A volcanic eruption that began on May 21 under Europe’s largest glacier, Vatnajokull in Iceland, has resulted in the closing of Iceland’s main international airport in Keflavik, Bloomberg reported.
The impact of the eruption could threaten trans-Atlantic air traffic, with the possibility of ash reaching the UK this week, said the report.
“If the eruption doesn’t abate, the ash plume could reach the U.K. later this week,” Haraldur Eiriksson, a meteorologist with Iceland’s Met Office, told Bloomberg. “According to our latest forecast, the cloud is expected to reach north Norway by noon” today.
Eurocontrol, which oversees Europe flight paths, said on its website yesterday afternoon that “there is currently no impact on European or trans-Atlantic flights, and the situation is expected to remain so for the next 24 hours.”

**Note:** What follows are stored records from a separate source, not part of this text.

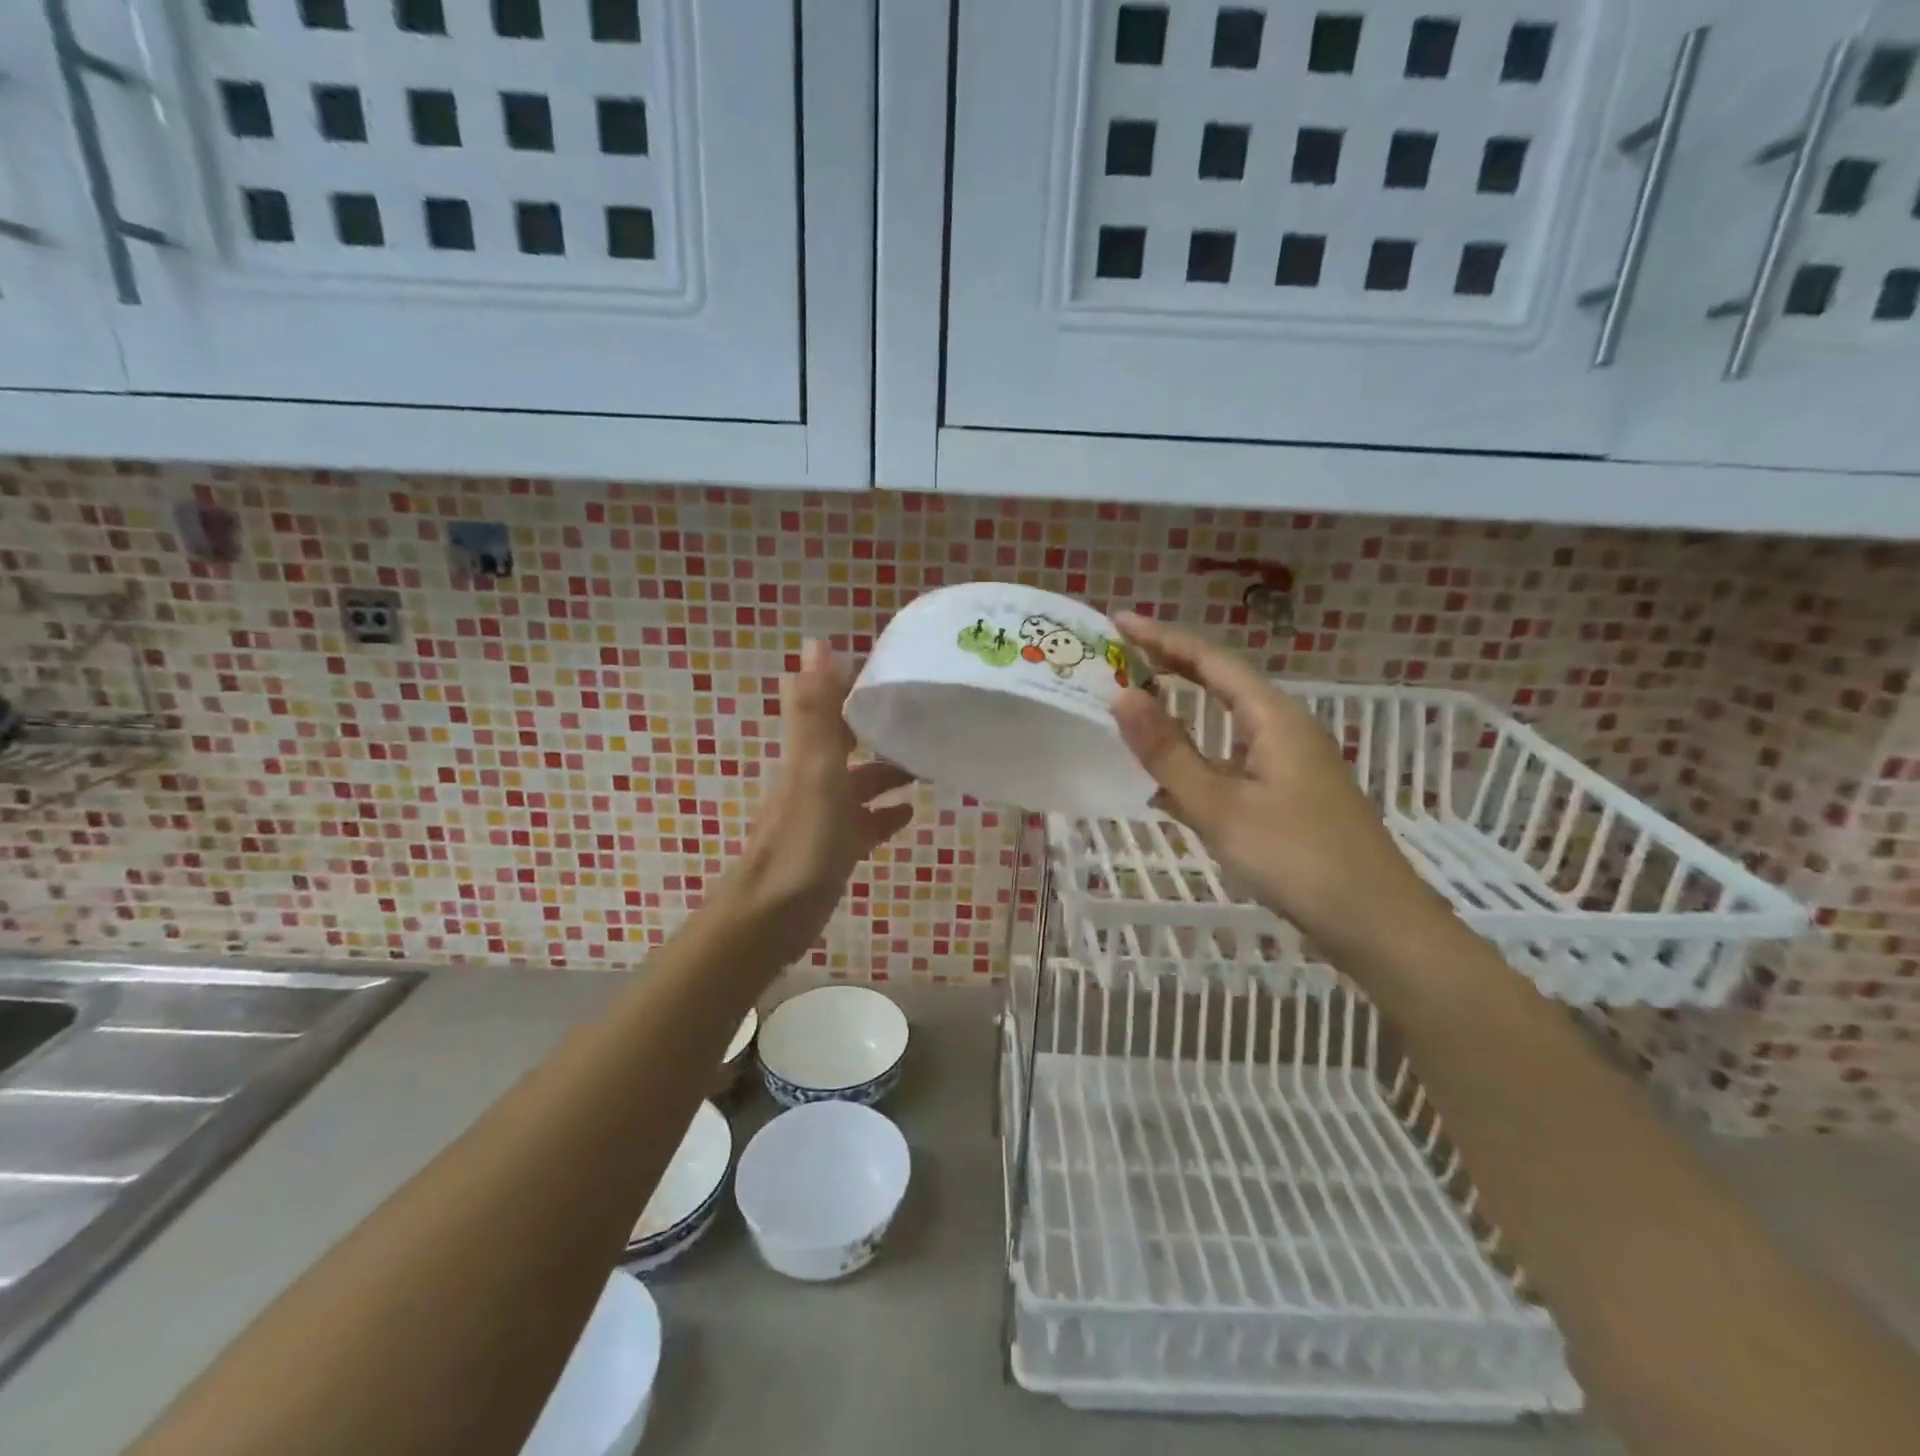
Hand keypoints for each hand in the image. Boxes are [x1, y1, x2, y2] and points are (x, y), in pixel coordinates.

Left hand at [721, 640, 914, 967]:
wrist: (774, 915)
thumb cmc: (802, 839)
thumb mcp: (814, 769)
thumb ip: (817, 710)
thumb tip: (816, 642)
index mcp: (809, 755)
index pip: (832, 707)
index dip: (857, 687)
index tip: (896, 672)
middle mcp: (814, 778)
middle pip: (849, 744)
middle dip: (881, 729)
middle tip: (926, 720)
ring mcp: (825, 816)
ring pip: (861, 784)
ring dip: (889, 771)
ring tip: (929, 765)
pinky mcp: (835, 849)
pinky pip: (865, 824)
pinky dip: (886, 815)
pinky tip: (910, 814)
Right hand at [1110, 613, 1447, 966]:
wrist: (1377, 925)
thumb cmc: (1297, 859)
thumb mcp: (1221, 806)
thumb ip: (1168, 752)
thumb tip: (1121, 695)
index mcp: (1274, 718)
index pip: (1210, 660)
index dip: (1163, 637)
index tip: (1119, 621)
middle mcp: (1284, 730)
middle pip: (1221, 684)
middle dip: (1171, 667)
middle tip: (1122, 657)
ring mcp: (1289, 764)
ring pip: (1226, 725)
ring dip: (1182, 713)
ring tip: (1136, 708)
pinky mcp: (1288, 796)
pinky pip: (1232, 761)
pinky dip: (1196, 759)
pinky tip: (1167, 783)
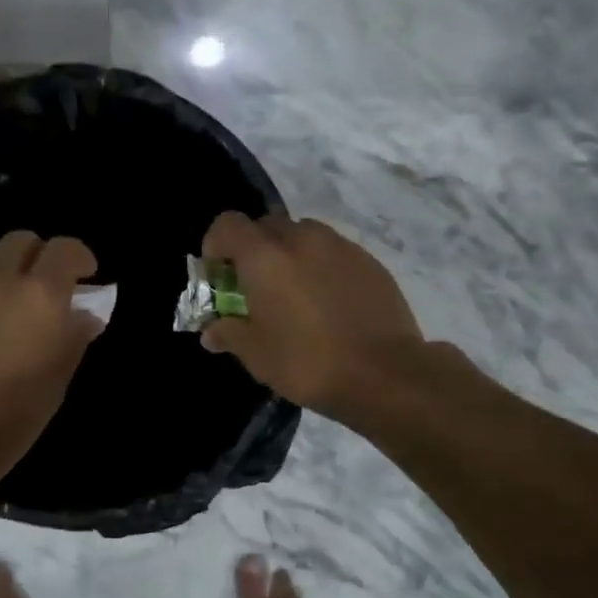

A spokeswoman for the U.K.’s National Air Traffic Services Ltd. said last night that conditions are “very changeable.”
“We’re monitoring the situation very closely. We’re not speculating at all,” she said.
This is the second disruption in 13 months to Iceland’s air traffic.
An eruption beneath another Icelandic glacier, Eyjafjallajokull, on April 14, 2010, closed European airspace for six days, grounding 100,000 flights at a cost of $1.7 billion, according to an estimate then by the International Air Transport Association.